In this reflection, we briefly share our experience at the Michigan Partners for Children (PFC) to develop a new community-based palliative care program for children with medical complexity (CMC) including neurological and neuromuscular conditions and the steps we are taking for the PFC to become a Medicaid benefit by demonstrating outcomes, fostering relationships, and identifying a payment model.1
The adult hospice and palliative care environment has a defined approach to identifying, testing, and implementing new Medicare benefits through the CMS Innovation Center.2 An example is the Medicare Care Choices Model of adult concurrent hospice care, which was developed, tested, and evaluated with guidance from hospice and palliative care clinicians and researchers. However, there is no equivalent or established development process for new Medicaid benefits for children. In most cases, programs must be privately piloted and funded often by children's hospitals or foundations with the outcomes presented to state-level Medicaid offices to request ongoing support.3,4 Before new benefits are considered by state Medicaid, critical questions need to be answered regarding program effectiveness and efficiency. Additional considerations include the capacity of state-level agencies within Medicaid for future sponsorship, and sustainability and application of existing and new funds. This "proof-of-program" process represents a long road requiring several years of piloting a program before it is ready for adoption and implementation by Medicaid.

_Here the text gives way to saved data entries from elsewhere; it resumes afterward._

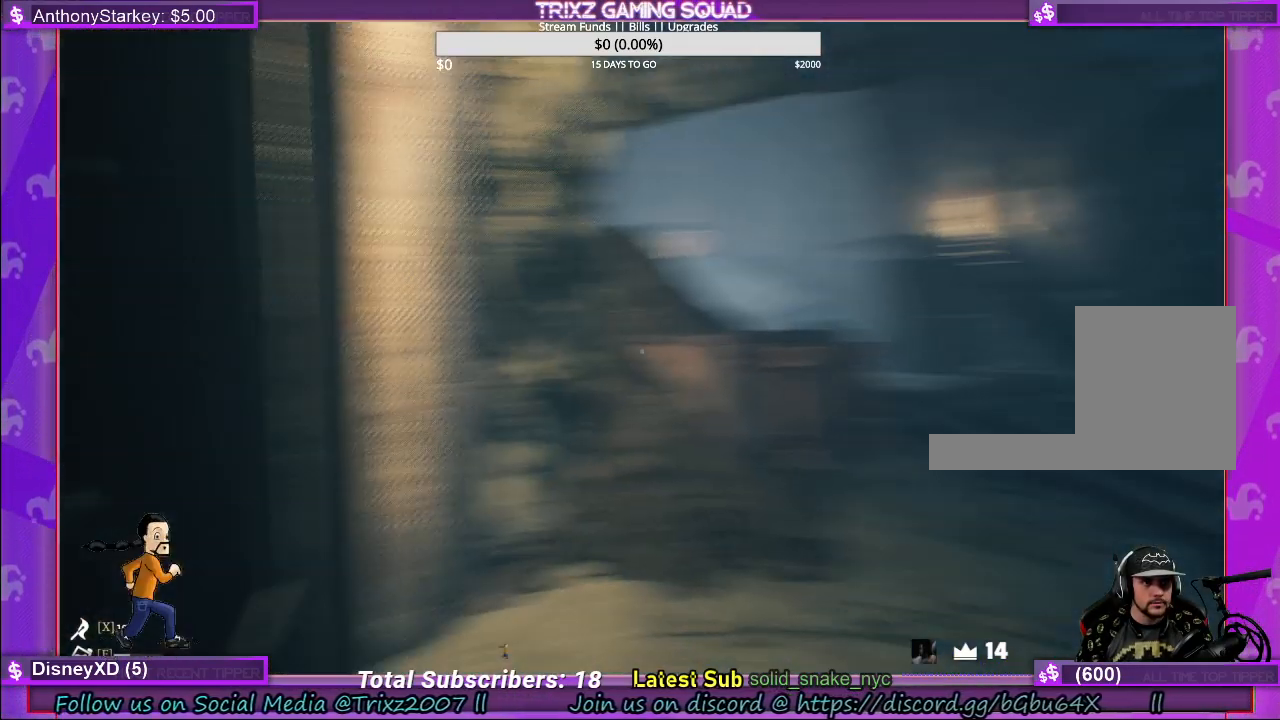
{"keys": [], "mouse": [], "events": []}
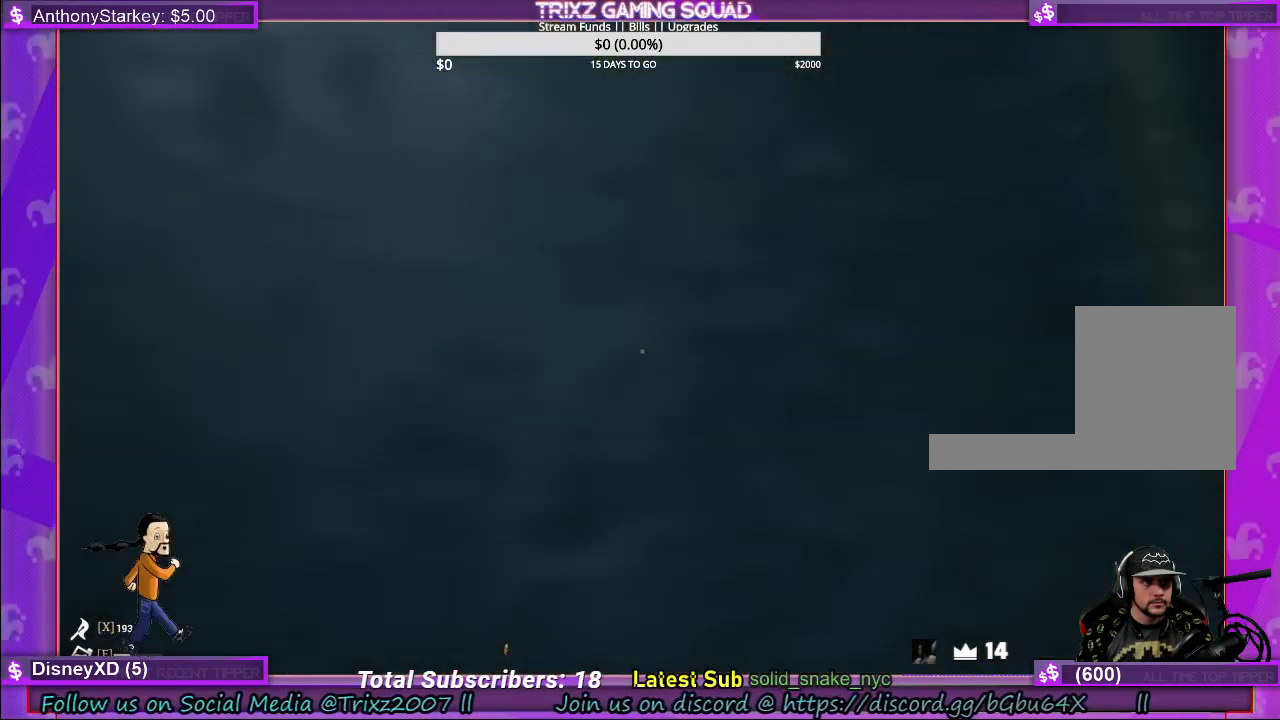
{"keys": ["s"], "mouse": [], "events": [[500, "s", "down"]]}
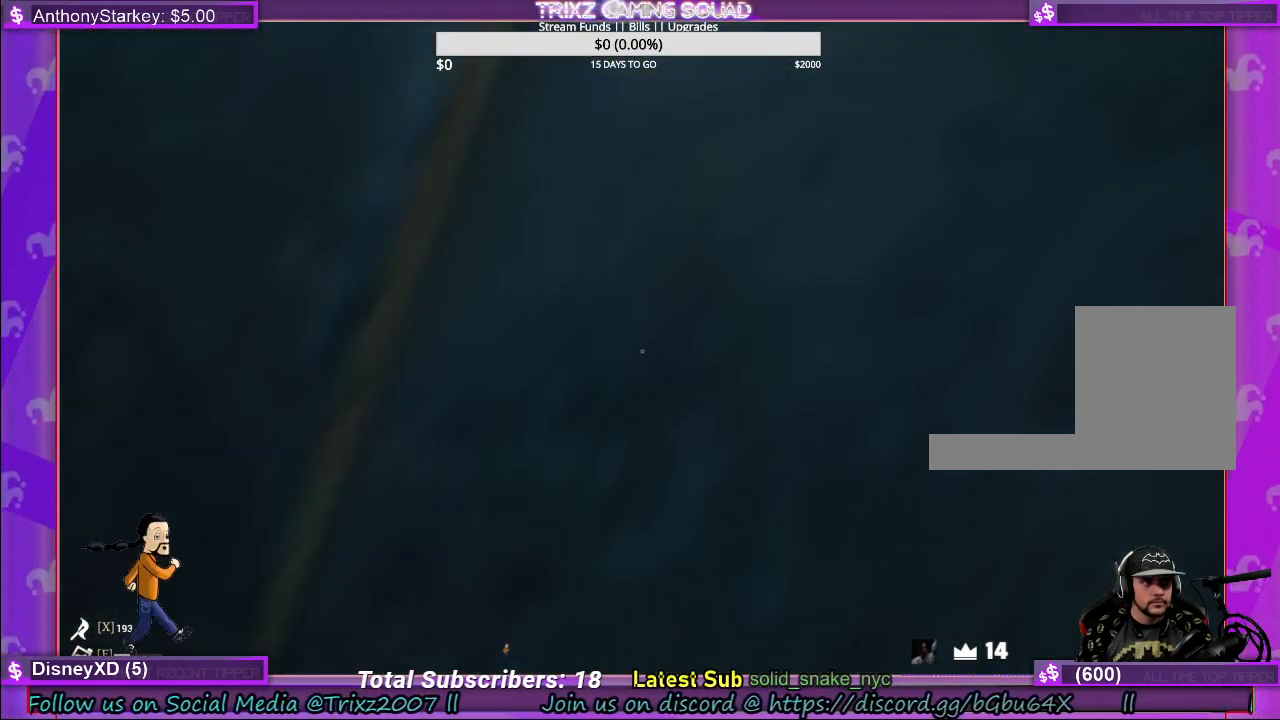
{"keys": ["a", "s"], "mouse": [], "events": [[50, "a", "down"]]}
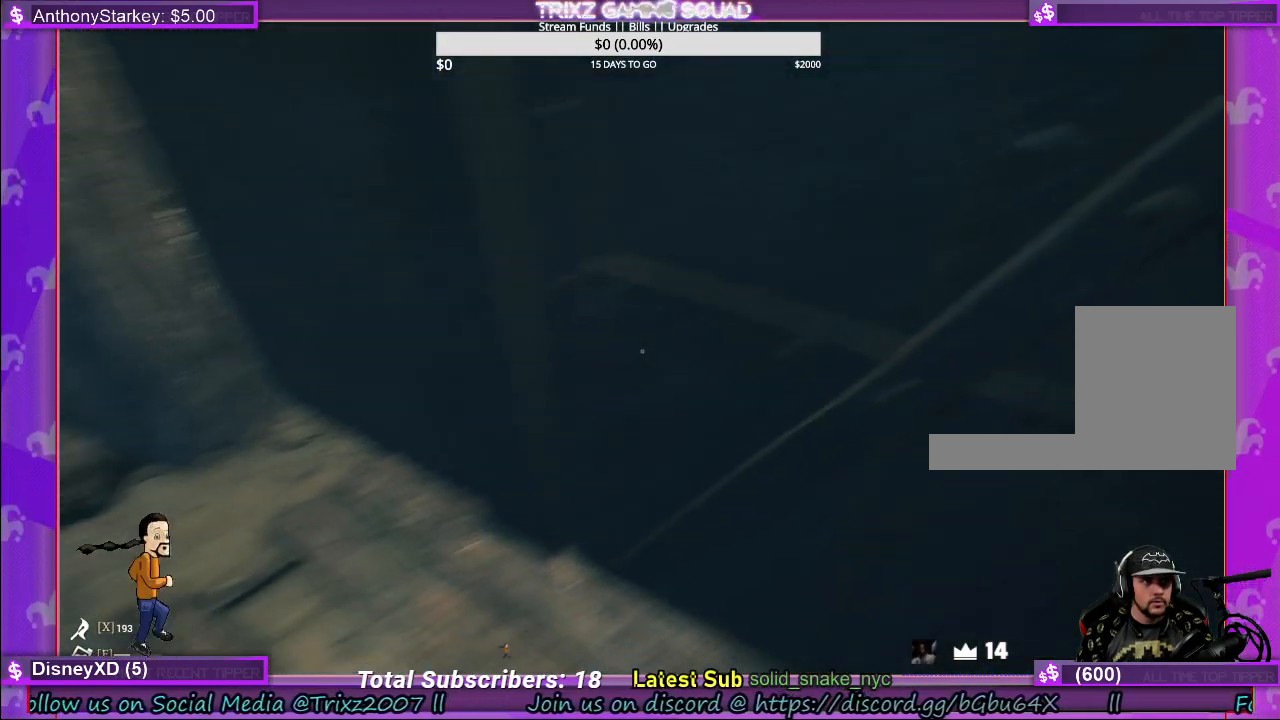
{"keys": [], "mouse": [], "events": [[200, "a", "up"], [267, "s", "up"]]}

There are an estimated 1500 Michigan CMC. This subset of special needs children receives care from multiple healthcare specialists such as neurologists, rehabilitation specialists, gastroenterologists, pulmonologists, pediatric surgeons, urologists, and therapists. They often do not fit into established multidisciplinary programs that exist for children with cancer, congenital heart disease, transplant, cystic fibrosis, or other conditions. Many of these children have limited mobility, take multiple medications daily, and depend on technology and equipment such as feeding tubes or respiratory devices to help them survive and integrate into their families and communities.5 The services, primarily hospital based, provided for CMC represent some of the most expensive cumulative charges in our healthcare system.6 For most parents, life revolves around frequent trips to specialty clinics, pediatrician offices, or emergency departments that often result in hospital or intensive care unit admissions. It is a cycle that can be overwhelming, frustrating, time consuming, and filled with anxiety.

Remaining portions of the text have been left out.